-- Task description --
Copy out the data below with "pernikahan" replaced by "perkawinan" wherever it occurs, keeping everything else the same and leaving out the pictures.

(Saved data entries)

□ □ □ □

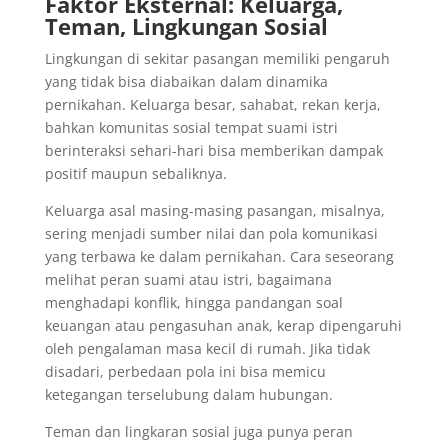
Faktor Eksternal: Keluarga,
Teman, Lingkungan Sosial
Lingkungan di sekitar pasangan memiliki pengaruh
yang tidak bisa diabaikan dalam dinamika
pernikahan. Keluarga besar, sahabat, rekan kerja,
bahkan komunitas sosial tempat suami istri
berinteraksi sehari-hari bisa memberikan dampak
positif maupun sebaliknya.
Keluarga asal masing-masing pasangan, misalnya,
sering menjadi sumber nilai dan pola komunikasi
yang terbawa ke dalam pernikahan. Cara seseorang
melihat peran suami atau istri, bagaimana
menghadapi konflik, hingga pandangan soal
keuangan atau pengasuhan anak, kerap dipengaruhi
oleh pengalaman masa kecil di rumah. Jika tidak
disadari, perbedaan pola ini bisa memicu
ketegangan terselubung dalam hubungan.
Teman dan lingkaran sosial juga punya peran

□ □ □ □

-- Response area --
Faktor Eksternal: Keluarga,
Teman, Lingkungan Sosial
Lingkungan di sekitar pasangan memiliki pengaruh
yang tidak bisa diabaikan dalam dinamika
perkawinan. Keluarga besar, sahabat, rekan kerja,
bahkan komunitas sosial tempat suami istri
berinteraksi sehari-hari bisa memberikan dampak
positif maupun sebaliknya.
Keluarga asal masing-masing pasangan, misalnya,
sering menjadi sumber nilai dan pola komunikasi
yang terbawa ke dalam perkawinan. Cara seseorang
melihat peran suami atau istri, bagaimana
menghadapi konflik, hingga pandangan soal
keuangan atau pengasuhan anak, kerap dipengaruhi
oleh pengalaman masa kecil di rumah. Jika tidak
disadari, perbedaan pola ini bisa memicu
ketegangan terselubung dalam hubungan.
Teman dan lingkaran sosial juga punya peran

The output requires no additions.